Heroin is one of the most addictive substances in existence. Synthesised from a poppy plant and classified as an opiate, heroin is an illegal but very popular drug in most countries, Australia included. Due to its popularity, it is quite possible that many members of the workforce are into this drug, making it a matter of concern for employers and employees alike.
To help you accurately tell if a colleague is a heroin user or not, here are some useful tips.
Check for track marks
Heroin is usually injected into the bloodstream by the user. This means needle marks will always be left on the body. These needle marks or track marks are usually found on the inside of the elbow, at the wrist, on the back of the hand or behind the knees. Some even go so far as injecting between the toes so the marks wouldn’t be apparent. However, some heroin users hide track marks by wearing long-sleeved clothing all the time, even in very warm weather.

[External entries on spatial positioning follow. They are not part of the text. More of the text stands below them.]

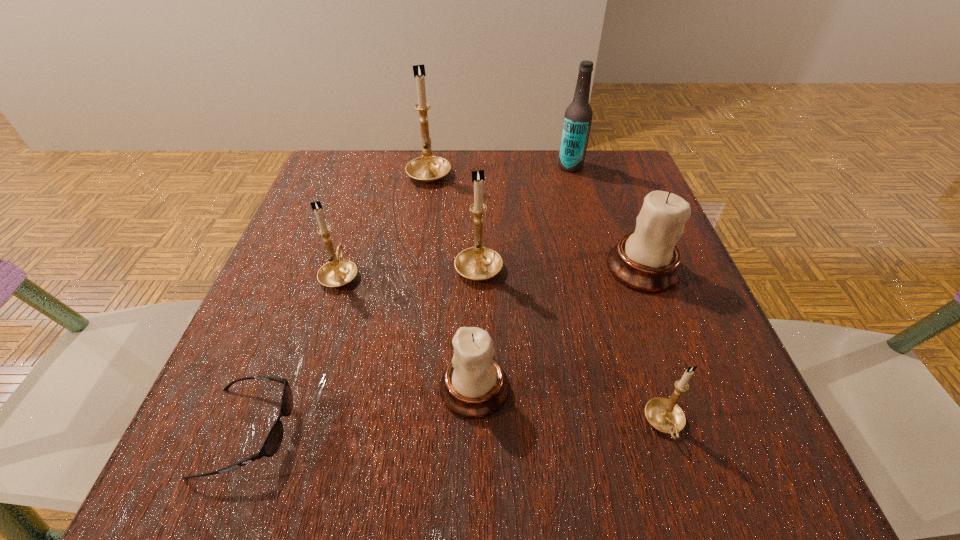
Locate which gold candle holder is the second closest to the smaller white candle holder. Please provide its 2D coordinates. Your answer should be formatted as a tuple, i.e. [(x, y)], where the tuple contains the x and y coordinates of a point satisfying the conditions above.

[(663, 414)]

At what (x,y) coordinates should I click in order to perform the action: click on blank space that satisfies the following two spatial constraints: 1. on the handle side of the third biggest gold candle holder; 2. on the right side of the right white candle holder. Please return your answer as a coordinate pair (x, y). Looking at the image, I should click on point(342,268).

The height and width of the screenshot is (540, 960). I want to click on vacant space that satisfies the following two spatial constraints: 1. on the back side of the smaller white candle holder; 2. on the left side of the farther white candle holder, so click(475, 268).

Find the location of `free region that satisfies the following two spatial constraints: 1. on the handle side of the rightmost gold candle holder; 2. on the front-facing side of the gray sunglasses`. free region that satisfies the following two spatial constraints: 1. on the handle side of the rightmost gold candle holder; 2. on the front-facing side of the gray sunglasses is located at coordinates (667, 431).

Find the location of `free location that satisfies the following two spatial constraints: 1. on the label of the beer bottle; 2. on the left side of the bigger white candle holder`. free location that satisfies the following two spatial constraints: 1. on the label of the beer bottle; 2. on the left side of the bigger white candle holder is located at coordinates (598, 268).

You are a GUI agent. You are given a task and a screenshot of the screen. Output one action in this format:
    pyautogui.click(x=<x>, y=<y>)
    Task: Click on the vacant space that satisfies the following two spatial constraints: 1. on the label of the beer bottle; 2. on the left side of the farther white candle holder
    This screenshot has width=960, height=540.
    Given the screenshot: What is the action you would take?
    pyautogui.click(x=598, y=268)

See if they regularly nod off
People who are high on heroin find it difficult to stay focused and coherent. Nodding off is pretty common, and they just drift off even when they’re in the middle of a conversation. They even have trouble remembering events that transpire while under the influence of heroin.

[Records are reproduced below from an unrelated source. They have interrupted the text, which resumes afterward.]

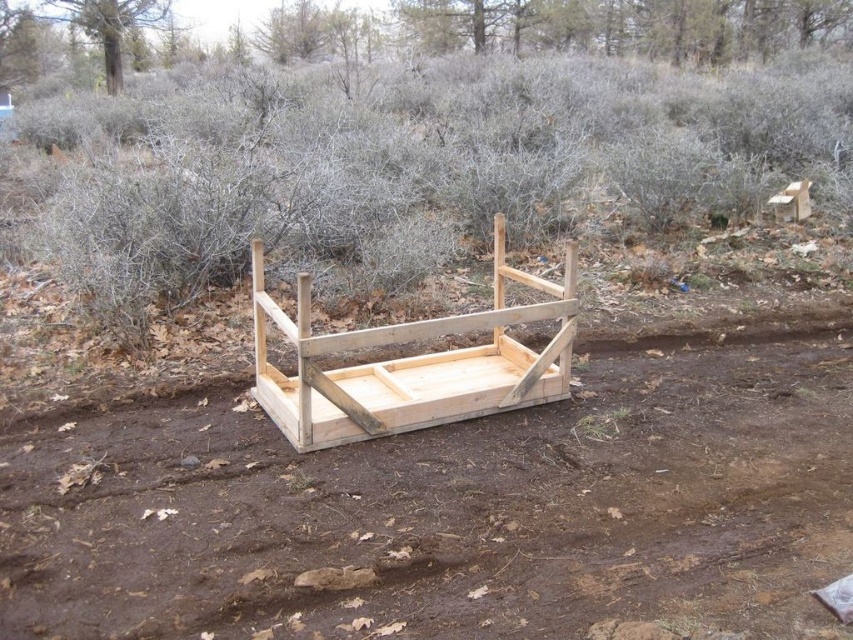
Question: Can you confirm if natural wood mud tray at center is positioned to the right of light brown wood bed frame at center?

Choices:
 (A) no
 (B) yes

Answer: (B)

Question: Does natural wood mud tray at center have a lesser width compared to light brown wood bed frame at center?

Choices:
 (A) yes
 (B) no

Answer: (B)

Question: Observing the image, what is the correct spatial positioning of natural wood mud tray at center in reference to light brown wood bed frame at center?

Choices:
 (A) left
 (B) right

Answer: (B)

Question: Which of the following is the farthest from the observer?

Choices:
 (A) (531, 484)
 (B) (383, 387)

Answer: (B)

Question: Which point appears closest to the camera in this image?

Choices:
 (A) (154, 609)
 (B) (456, 371)

Answer: (A)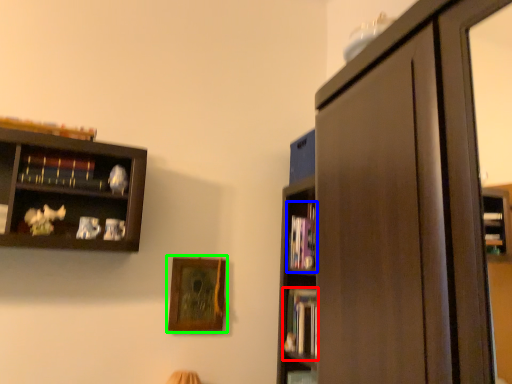
Question: Which object is positioned closest to book (highlighted by a red box)? Select from book (highlighted by a blue box) and picture frame (highlighted by a green box).

Choices:
 (A) book
 (B) picture frame

Answer: (A)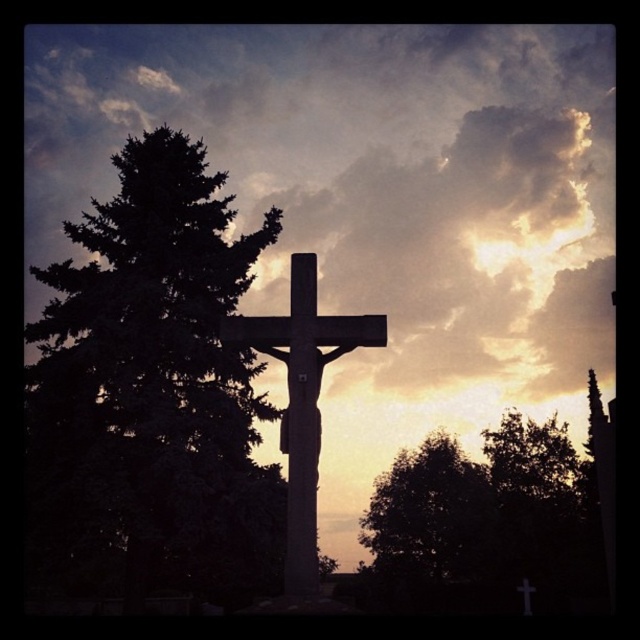
You are an artist trying to paint the scene. You want to ensure that the cloudy sky at upper center and the smooth stone cross at center are positioned correctly. According to the description, which object is closer to the viewer?

The cloudy sky at upper center is closer to the viewer than the smooth stone cross at center.

In the scene shown: You are an artist trying to sketch the scene. You notice the dark green leafy tree at lower right and the smooth stone cross at center. Which object is located to the left of the other?

The dark green leafy tree at lower right is positioned on the left side of smooth stone cross at center.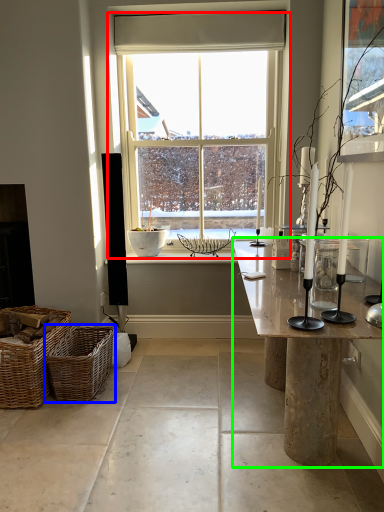
Question: Which object is positioned closest to window (highlighted by a red box)? Select from picnic basket (highlighted by a blue box) and table (highlighted by a green box).

Choices:
 (A) picnic basket
 (B) table

Answer: (A)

Regular heroin users typically think about getting their next fix and not much else. They distance themselves from friends and family, and show no more interest in family commitments and the activities they used to engage in before heroin came into their lives. In the mind of heroin user, only their own problems—mainly about getting high—matter. Worse, the needs of people around them don’t matter at all.
Heroin is a very dangerous drug that causes a lot of health problems, especially in the long-term. While there may be other factors in play, regular and prolonged heroin use leads to heart disease, damaged lungs, liver problems, and brain damage. Heroin users also tend to have abscesses. When they’re the type who share needles with other heroin users, they are likely to contract infectious diseases like HIV and hepatitis C as well. If a colleague is a heroin user, these health problems will eventually lead to absenteeism and less work productivity.
Let’s say a colleague who’s a heroin user hasn’t gotten his heroin fix in the past few days for one reason or another. The longer he’s off the drug, the more likely that he’ll be exhibiting withdrawal symptoms. Heroin withdrawal symptoms may vary from person to person, but it usually includes heavy sweating, nausea and vomiting, irritability, and muscle and bone aches.
If you see these symptoms being exhibited by a colleague, waste no time in calling the attention of a supervisor or a manager. If your company has taken drug safety policy development seriously and now has a workplace drug policy in place, managers or supervisors are likely to have had training in properly handling cases of drug abuse in the workplace.